Parece que la Amy Winehouse abocada a los abismos ha concluido su largo y accidentado proceso de desintoxicación para reaparecer en la escena pública con su desgarbada juventud y su carisma intactos. Sus seguidores aguardan con renovadas esperanzas un nuevo álbum mientras disfrutan de su contribución a un reciente disco homenaje a Quincy Jones, y las revistas de moda nos devuelven su inconfundible imagen como protagonista de otra apetecible colección de Fred Perry con la cual la solista inglesa se estrena como diseñadora.

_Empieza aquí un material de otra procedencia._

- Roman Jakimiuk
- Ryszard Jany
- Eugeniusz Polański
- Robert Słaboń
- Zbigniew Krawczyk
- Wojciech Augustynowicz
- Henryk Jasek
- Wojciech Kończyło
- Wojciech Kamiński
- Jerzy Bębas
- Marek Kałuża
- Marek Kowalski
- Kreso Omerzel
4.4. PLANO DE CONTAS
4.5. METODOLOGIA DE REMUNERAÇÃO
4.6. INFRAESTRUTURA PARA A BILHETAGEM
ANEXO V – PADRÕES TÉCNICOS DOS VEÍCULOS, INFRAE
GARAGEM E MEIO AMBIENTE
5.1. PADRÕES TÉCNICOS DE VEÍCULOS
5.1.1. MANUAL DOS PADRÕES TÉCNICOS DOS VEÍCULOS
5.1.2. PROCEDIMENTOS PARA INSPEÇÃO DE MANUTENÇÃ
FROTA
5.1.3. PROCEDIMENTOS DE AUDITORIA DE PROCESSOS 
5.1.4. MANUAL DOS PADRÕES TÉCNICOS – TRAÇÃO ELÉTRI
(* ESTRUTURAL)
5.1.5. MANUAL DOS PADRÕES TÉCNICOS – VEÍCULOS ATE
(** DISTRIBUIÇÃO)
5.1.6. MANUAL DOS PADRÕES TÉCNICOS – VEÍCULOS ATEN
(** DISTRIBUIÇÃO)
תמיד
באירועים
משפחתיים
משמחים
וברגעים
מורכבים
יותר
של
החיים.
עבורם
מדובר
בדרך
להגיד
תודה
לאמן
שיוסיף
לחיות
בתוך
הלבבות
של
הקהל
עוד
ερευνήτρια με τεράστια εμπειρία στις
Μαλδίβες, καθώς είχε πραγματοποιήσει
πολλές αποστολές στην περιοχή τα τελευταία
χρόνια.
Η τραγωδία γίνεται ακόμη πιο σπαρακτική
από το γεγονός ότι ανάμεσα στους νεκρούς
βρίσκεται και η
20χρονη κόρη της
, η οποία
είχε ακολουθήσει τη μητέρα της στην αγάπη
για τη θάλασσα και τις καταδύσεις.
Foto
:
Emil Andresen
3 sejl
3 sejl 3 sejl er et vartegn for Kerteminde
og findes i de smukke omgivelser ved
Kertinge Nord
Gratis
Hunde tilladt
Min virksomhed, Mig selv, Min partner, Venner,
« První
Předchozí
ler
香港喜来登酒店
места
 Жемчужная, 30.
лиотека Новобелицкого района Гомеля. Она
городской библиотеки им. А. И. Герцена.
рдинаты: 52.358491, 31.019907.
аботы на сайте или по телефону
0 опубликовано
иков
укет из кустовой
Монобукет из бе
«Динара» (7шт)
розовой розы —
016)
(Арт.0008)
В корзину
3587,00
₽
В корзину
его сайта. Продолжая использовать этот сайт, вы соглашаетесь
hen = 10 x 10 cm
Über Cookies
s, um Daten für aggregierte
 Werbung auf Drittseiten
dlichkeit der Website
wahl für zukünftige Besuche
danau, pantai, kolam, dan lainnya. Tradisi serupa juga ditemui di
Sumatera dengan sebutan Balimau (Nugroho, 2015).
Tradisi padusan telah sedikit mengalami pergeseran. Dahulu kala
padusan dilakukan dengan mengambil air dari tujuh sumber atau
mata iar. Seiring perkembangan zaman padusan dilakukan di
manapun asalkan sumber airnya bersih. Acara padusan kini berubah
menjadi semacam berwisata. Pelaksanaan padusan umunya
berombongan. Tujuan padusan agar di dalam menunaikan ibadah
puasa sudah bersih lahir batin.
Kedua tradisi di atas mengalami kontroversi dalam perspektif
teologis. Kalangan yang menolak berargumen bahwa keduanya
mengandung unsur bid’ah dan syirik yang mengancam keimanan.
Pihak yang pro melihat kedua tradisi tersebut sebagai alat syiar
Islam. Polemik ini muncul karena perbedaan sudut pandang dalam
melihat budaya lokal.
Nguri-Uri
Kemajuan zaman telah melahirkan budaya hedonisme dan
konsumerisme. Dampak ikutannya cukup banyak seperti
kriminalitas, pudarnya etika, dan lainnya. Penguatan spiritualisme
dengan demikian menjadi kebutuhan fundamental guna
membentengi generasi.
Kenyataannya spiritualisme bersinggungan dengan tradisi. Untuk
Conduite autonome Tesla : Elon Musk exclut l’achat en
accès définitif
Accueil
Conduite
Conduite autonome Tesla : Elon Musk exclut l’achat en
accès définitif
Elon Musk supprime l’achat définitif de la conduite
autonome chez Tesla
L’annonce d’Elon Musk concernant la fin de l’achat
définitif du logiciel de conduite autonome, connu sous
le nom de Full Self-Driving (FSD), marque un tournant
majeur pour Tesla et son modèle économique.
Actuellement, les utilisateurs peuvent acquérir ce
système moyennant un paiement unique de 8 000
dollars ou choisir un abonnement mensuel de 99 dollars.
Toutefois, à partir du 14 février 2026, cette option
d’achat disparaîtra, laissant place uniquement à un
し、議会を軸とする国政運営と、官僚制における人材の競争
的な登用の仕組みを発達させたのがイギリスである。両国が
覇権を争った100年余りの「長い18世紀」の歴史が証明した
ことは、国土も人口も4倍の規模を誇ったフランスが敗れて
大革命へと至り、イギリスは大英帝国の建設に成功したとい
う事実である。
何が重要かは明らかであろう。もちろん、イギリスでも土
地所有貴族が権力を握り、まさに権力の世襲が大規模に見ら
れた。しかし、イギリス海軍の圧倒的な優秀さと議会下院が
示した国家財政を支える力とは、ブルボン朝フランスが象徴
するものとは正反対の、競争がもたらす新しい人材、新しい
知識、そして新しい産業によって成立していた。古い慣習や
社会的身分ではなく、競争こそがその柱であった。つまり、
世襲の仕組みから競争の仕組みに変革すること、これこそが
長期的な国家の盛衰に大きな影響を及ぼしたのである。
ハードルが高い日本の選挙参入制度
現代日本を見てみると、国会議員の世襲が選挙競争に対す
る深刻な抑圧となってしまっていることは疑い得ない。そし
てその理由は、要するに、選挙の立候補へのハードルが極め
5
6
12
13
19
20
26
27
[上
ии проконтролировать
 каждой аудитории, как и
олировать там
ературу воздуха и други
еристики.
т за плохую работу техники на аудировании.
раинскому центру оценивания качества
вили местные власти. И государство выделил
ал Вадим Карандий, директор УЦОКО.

El estilo de Amy se impuso hace un par de temporadas con la misma fuerza que su talento: el moño hiperbólico, el eyeliner de tigresa y la espontánea feminidad de sus prendas vintage siempre descaradamente cortas la convirtieron en sus primeros años de gloria en emblema de esa extravagancia callejera que sólo se practica con fortuna sobre el asfalto londinense.
La querencia de la cantante por la firma británica que mejor se ha adaptado a la estética de los sucesivos movimientos juveniles, Fred Perry, ha motivado una colaboración anunciada la pasada primavera cuyo resultado ya está a la venta. Se trata de una serie de 17 prendas y complementos que recuperan los clásicos de la marca pasados por el filtro de la Winehouse: polos, vestidos de punto y faldas de tubo que refinan y actualizan la estética rockabilly de los años 50 sobre la piel de una Amy con la cara lavada y lista para volver a su inspirador estrellato.